Dit is een automatische vertaling. De originele post is beschikbaar in Engels.

ANVEDI Dynamics SMTP

Vereist Anveo EDI Connect versie 5.0.0.12 en Microsoft Dynamics 2013R2..Microsoft Dynamics Business Central V18. Deze codeunit wordt niet langer ondersteund door Business Central Online.

Met deze codeunit kunt u EDI-berichten als e-mails versturen met behulp van de ingebouwde SMTP-functionaliteit van Dynamics. U moet eerst de SMTP-instellingen van Dynamics configureren.

Configuratie

De basisconfiguratie zoals de server wordt gedaan in de Dynamics interne SMTP setup.

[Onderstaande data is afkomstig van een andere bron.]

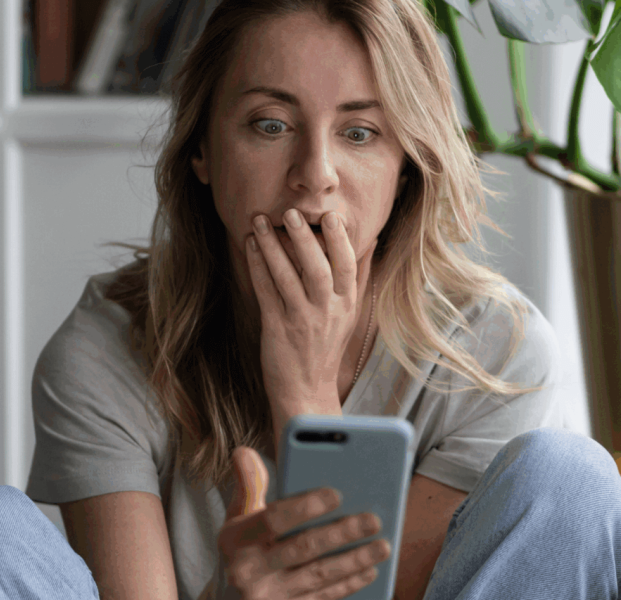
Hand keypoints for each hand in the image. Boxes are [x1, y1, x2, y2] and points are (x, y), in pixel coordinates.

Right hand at [214, 447, 390, 599]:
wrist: (233, 599)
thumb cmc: (242, 549)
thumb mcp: (237, 518)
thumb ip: (248, 486)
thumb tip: (245, 452)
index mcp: (237, 539)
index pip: (274, 518)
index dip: (305, 506)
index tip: (336, 494)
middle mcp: (249, 571)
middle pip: (303, 548)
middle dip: (341, 533)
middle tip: (373, 519)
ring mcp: (269, 596)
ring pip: (319, 575)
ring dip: (354, 561)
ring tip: (382, 545)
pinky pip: (323, 598)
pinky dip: (348, 584)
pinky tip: (369, 570)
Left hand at [245, 209, 372, 434]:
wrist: (307, 391)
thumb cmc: (324, 348)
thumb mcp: (347, 315)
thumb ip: (354, 279)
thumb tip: (370, 241)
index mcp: (346, 305)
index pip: (347, 266)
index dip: (340, 240)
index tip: (331, 216)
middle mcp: (327, 311)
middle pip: (318, 268)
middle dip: (304, 238)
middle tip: (291, 212)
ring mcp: (302, 321)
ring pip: (287, 276)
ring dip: (273, 246)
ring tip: (260, 221)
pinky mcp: (277, 329)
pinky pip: (266, 292)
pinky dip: (257, 267)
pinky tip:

In het communicatiekanaal kun je de afzendernaam en het afzenderadres configureren (je SMTP-server moet meerdere identiteiten ondersteunen voor het geval je een andere afzender wilt gebruiken dan degene die bij de smtp-account hoort). U kunt een standaardontvanger instellen die wordt gebruikt als de ontvangende partner geen ontvangeridentificatie heeft ingesteld.

SMTP-instellingen in Dynamics Business Central

Velden

Communication Channel Code

Dit veld maakt deel uit van de primaire sleutel. Dit veld wordt automatisch gevuld.

Description

Een beschrijving van de server / instellingen.

Filename Template

Een sjabloonstring om de bestandsnaam voor uitgaande bestanden op te bouwen. Je kunt elke constante tekst gebruiken die geldig is binnen bestandsnamen. We ondersteunen verschillende globale variabelen die in de bestandsnaam kunnen worden gebruikt. Omdat de module de inhoud van het bestand en de gebruikte bufferstructuren niet kent, kun je gegevens uit het bestand niet rechtstreeks benaderen.

De volgende variabelen zijn beschikbaar:

{Entry No.}

Het invoernummer van de transmissie. Kan worden gebruikt om een unieke bestandsnaam te genereren.

{Reference No.}
{Reference}

Niet ondersteund in oudere versies. Voer het referentienummer (documentnummer) uit dat is opgeslagen bij de verzending. Als zakelijke transacties worden gebruikt, wordt dit automatisch ingesteld.

{Description}

De beschrijving van de transmissie.

{Sender Party}

Afgeschreven. Alias voor {Sender Partner}.

{Sender Partner}

De partnercode van de afzender.

{Sender Identification}

De identificatie van de afzenderpartner.

{Receiver Party}

Afgeschreven. Alias voor {Receiver Partner}.

{Receiver Partner}

De partnercode van de ontvanger.

{Receiver Identification}

De partneridentificatie van de ontvanger.

{Project}

Het project van de mapping die de gegevens heeft gegenereerd.

{Format}

Het formaat van de mapping die de gegevens heeft gegenereerd.

{Code}

De code van de mapping die de gegevens heeft gegenereerd.

{CCYY}

Het jaar met eeuwinformatie, bijvoorbeeld 2019.

{YY}

Het jaar, bijvoorbeeld 19.

{MM}

De maand als twee cijfers.

{DD}

De dag als twee cijfers.

{WW}

De kalenderweek, voorgesteld als twee cijfers.

{QQ}

Het kwartaal, voorgesteld als twee cijfers.

{HH}

Het uur van de transmissie.

{mm}

De notulen van de aanmaak van de transmissie.

{ss}

De seconden waarop de transmissie is aangemaakt.

Het is mogelijk om aangepaste variabelen te maken via de callbackfunctionaliteit van de module, als je bijvoorbeeld een documentnummer in de bestandsnaam wilt opnemen.

Adres afzender

De e-amil van de afzender. Afhankelijk van de SMTP-server moet dit horen bij het SMTP-account in de Dynamics SMTP Setup.

Naam afzender

De naam van de afzender.

Default Recipient

De ontvanger als de ontvangeridentificatie leeg is.

E-Mail onderwerp

Voor het onderwerp kun je dezelfde plaatsaanduidingen gebruiken als voor de bestandsnaamsjabloon.

E-Mail Body

Wanneer gegevens als bijlage worden verzonden, kun je een statische tekst definiëren die als de hoofdtekst van het bericht wordt verzonden. We ondersteunen geen variabelen in het tekstgedeelte.

File as Attachment

Of de gegevens als body of als bijlage moeten worden verzonden.